▶ _READING PASSAGE_:
+---+
Publication number: US20230361073A1
Application number: US17/739,415
Authority: US
Inventors: Wu-Der Yang
Original assignee: Nanya Technology Corp
Current assignee: Nanya Technology Corp
Priority date: 2022-05-09
Filing date: 2022-05-09
Publication date: 2023-11-09
Also published as: CN117038589A; CN117038486A

Abstract

A method of manufacturing a WBGA package includes providing a carrier having a first surface and a second surface opposite to the first surface of the carrier, wherein the carrier has a through hole extending between the first surface and the second surface of the carrier; disposing an electronic component on the second surface of the carrier, wherein the electronic component includes a first bonding pad and a second bonding pad; and electrically connecting the first bonding pad and the second bonding pad through a first bonding wire.

Description

TECHNICAL FIELD

The present disclosure relates to a method for manufacturing a window ball grid array (WBGA) package, and more particularly, to a method for manufacturing a WBGA package having a bonding wire.

DISCUSSION OF THE BACKGROUND

In a window ball grid array (WBGA) package, a carrier may define a window over a central area of an electronic component and have bonding fingers on a surface opposite to the electronic component. Bonding pads of the electronic component may be electrically connected with the bonding fingers through conductive elements including, for example, bonding wires. The bonding fingers may each be electrically coupled to a corresponding input/output (I/O) terminal pad (e.g., a ball pad) by circuitry of the carrier. The I/O terminal pads may each include or be electrically coupled to a ground reference node (GND) or an electrical power node (VDD).
+---+
▶ _Keypoint text descriptions_:
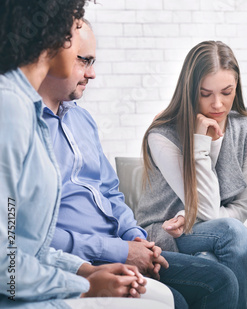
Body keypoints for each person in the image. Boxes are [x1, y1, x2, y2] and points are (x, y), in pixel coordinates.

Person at [39, 21, 238, 309]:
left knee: (221, 280)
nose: (92, 73)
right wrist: (120, 250)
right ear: (51, 56)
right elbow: (23, 235)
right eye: (85, 61)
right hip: (82, 258)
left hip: (120, 246)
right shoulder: (22, 129)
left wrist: (135, 237)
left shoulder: (82, 120)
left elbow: (110, 193)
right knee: (178, 301)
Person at [0, 1, 167, 308]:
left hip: (44, 276)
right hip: (19, 297)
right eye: (72, 31)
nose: (90, 72)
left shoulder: (29, 109)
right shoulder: (10, 108)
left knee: (162, 297)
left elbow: (27, 248)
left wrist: (86, 273)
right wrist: (83, 286)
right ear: (54, 38)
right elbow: (6, 267)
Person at [137, 40, 247, 309]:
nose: (217, 104)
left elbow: (241, 208)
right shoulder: (163, 134)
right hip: (165, 231)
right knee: (231, 233)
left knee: (222, 244)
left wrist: (188, 214)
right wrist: (201, 144)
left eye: (227, 92)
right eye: (205, 93)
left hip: (212, 232)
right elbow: (205, 206)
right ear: (189, 91)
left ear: (236, 88)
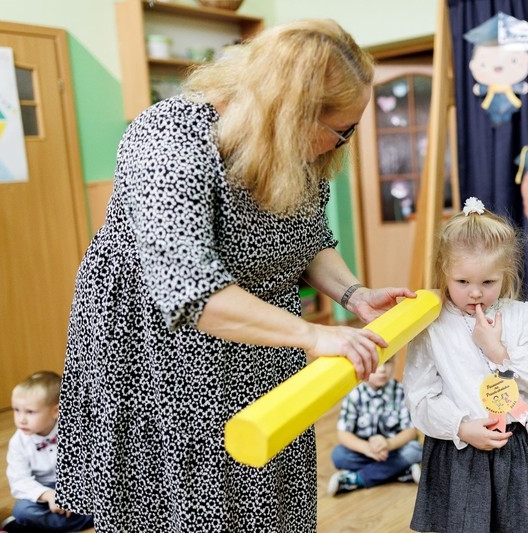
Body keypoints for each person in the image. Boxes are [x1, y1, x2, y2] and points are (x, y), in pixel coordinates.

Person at [55, 19, 415, 533]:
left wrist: (354, 295)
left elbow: (307, 239)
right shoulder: (170, 138)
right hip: (164, 350)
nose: (344, 143)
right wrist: (314, 335)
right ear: (290, 114)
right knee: (191, 500)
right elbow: (191, 292)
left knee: (266, 484)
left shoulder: (296, 152)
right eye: (342, 130)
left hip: (263, 338)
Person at [403, 197, 528, 532]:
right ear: (444, 271)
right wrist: (460, 428)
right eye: (463, 282)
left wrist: (497, 351)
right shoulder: (431, 324)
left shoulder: (520, 315)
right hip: (454, 449)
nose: (475, 293)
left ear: (505, 275)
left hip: (507, 446)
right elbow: (420, 396)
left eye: (488, 283)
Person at [3, 371, 93, 533]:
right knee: (22, 510)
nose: (21, 419)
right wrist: (49, 494)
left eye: (30, 412)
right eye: (16, 410)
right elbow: (19, 481)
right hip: (43, 490)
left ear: (56, 411)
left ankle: (40, 526)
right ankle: (90, 518)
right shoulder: (18, 442)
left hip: (78, 485)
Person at [327, 356, 423, 495]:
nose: (382, 369)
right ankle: (400, 471)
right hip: (365, 452)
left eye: (387, 362)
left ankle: (355, 479)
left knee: (415, 450)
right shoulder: (353, 394)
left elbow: (411, 431)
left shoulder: (400, 391)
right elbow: (343, 434)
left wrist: (388, 444)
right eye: (375, 364)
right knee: (339, 455)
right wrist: (366, 448)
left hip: (393, 449)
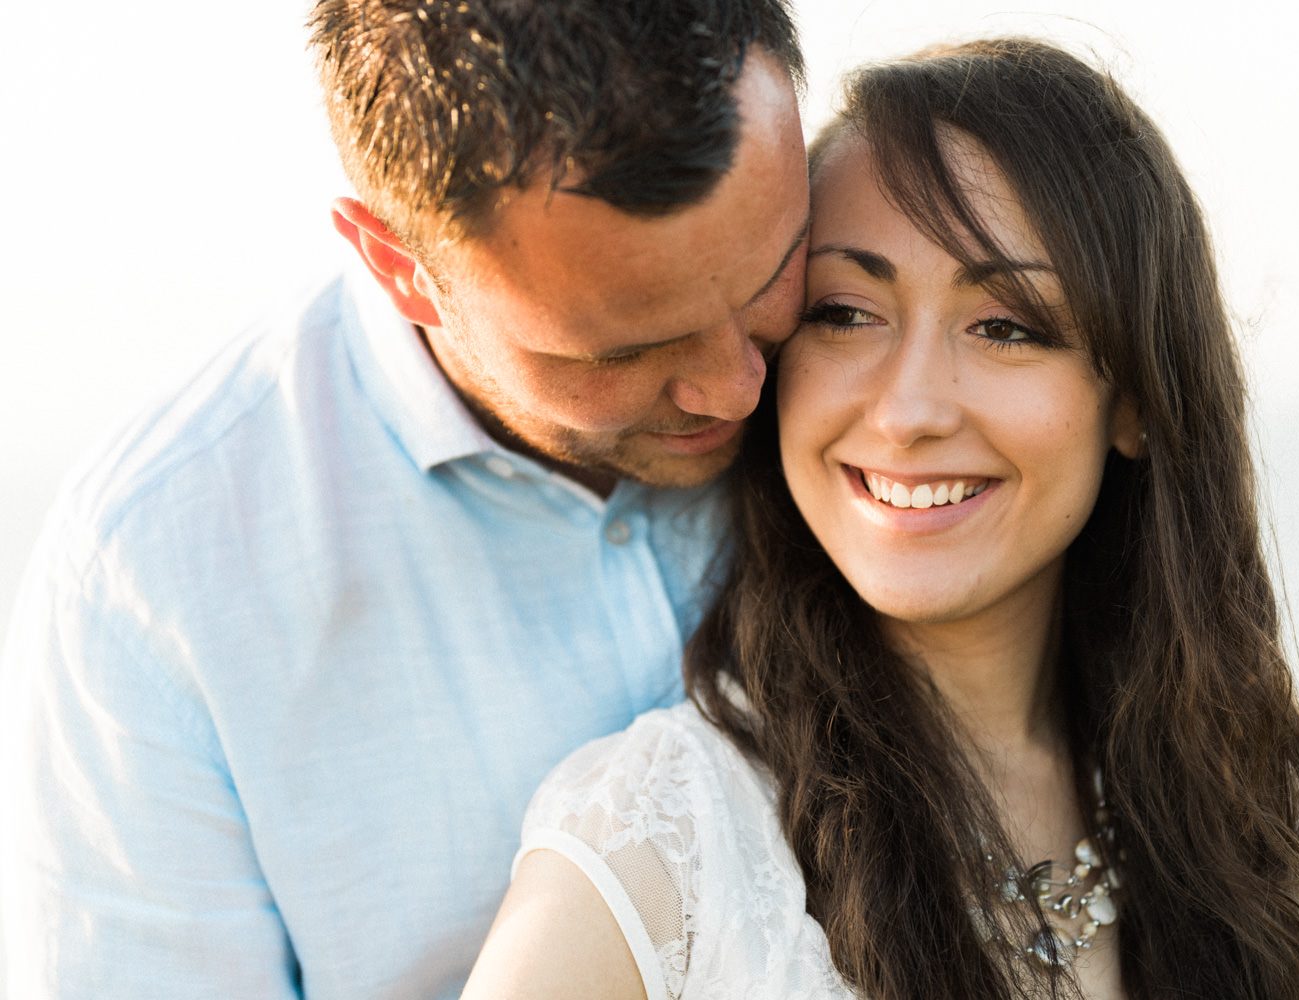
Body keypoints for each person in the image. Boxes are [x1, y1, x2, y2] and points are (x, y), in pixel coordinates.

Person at [460, 37, 1299, 1000]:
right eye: (845, 313)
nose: (908, 411)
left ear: (1137, 401)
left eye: (1005, 327)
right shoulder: (655, 845)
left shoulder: (1258, 810)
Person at [0, 2, 807, 997]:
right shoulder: (151, 578)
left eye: (775, 272)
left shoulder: (901, 384)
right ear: (399, 266)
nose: (736, 388)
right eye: (624, 350)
+---+
▶ _TASKS AND EXERCISES_:
- 1) In one to three sentences, explain how the patent text describes a bonding pad of the electronic component in a WBGA package being electrically coupled to an I/O terminal pad.
- 2) Continue the patent text on the WBGA package manufacturing method from the point where it stops.

▶ _RESPONSES FOR EACH TASK_:
- 1) A conductive element such as a bonding wire connects the bonding pad to a bonding finger on the carrier's surface opposite the electronic component. The carrier's circuitry then couples that bonding finger to its corresponding I/O terminal pad, such as a ball pad.

- 2)
As the WBGA package becomes smaller in size while having an increasing number of pads, the pitch or spacing between adjacent pads becomes progressively finer. Consequently, connecting the bonding pads of an electronic component to their corresponding I/O terminal pads on the carrier is increasingly difficult. The final performance of the WBGA package may be decreased due to such interconnection limitations.
This Discussion of the Background section is provided for background information only. The statements in this Discussion of the Background are not an admission that the subject matter disclosed herein constitutes prior art with respect to the present disclosure, and no part of this Discussion of the Background may be used as an admission that any part of this application constitutes prior art with respect to the present disclosure.

SUMMARY

One aspect of the present disclosure provides a WBGA package. The WBGA package includes a carrier having a first surface and a second surface opposite to the first surface of the carrier. The carrier has a through hole filled with a first package body and extending between the first surface and the second surface of the carrier. The WBGA package also includes an electronic component disposed on the second surface of the carrier. The electronic component includes a first bonding pad and a second bonding pad. The WBGA package also includes a first bonding wire electrically connected between the first bonding pad and the second bonding pad.
Another aspect of the present disclosure provides a WBGA package. The WBGA package includes a carrier having a first surface and a second surface opposite to the first surface of the carrier. The carrier has a through hole filled with a first package body and extending between the first surface and the second surface of the carrier. The WBGA package also includes an electronic component disposed on the second surface of the carrier. The electronic component includes a first bonding pad and a second bonding pad electrically connected with a node.
Another aspect of the present disclosure provides a method of manufacturing a WBGA package. The method includes providing a carrier having a first surface and a second surface opposite to the first surface of the carrier. The carrier has a through hole extending between the first surface and the second surface of the carrier. The method also includes disposing an electronic component on the second surface of the carrier. The electronic component includes a first bonding pad and a second bonding pad. The method also includes electrically connecting the first bonding pad and the second bonding pad through a first bonding wire.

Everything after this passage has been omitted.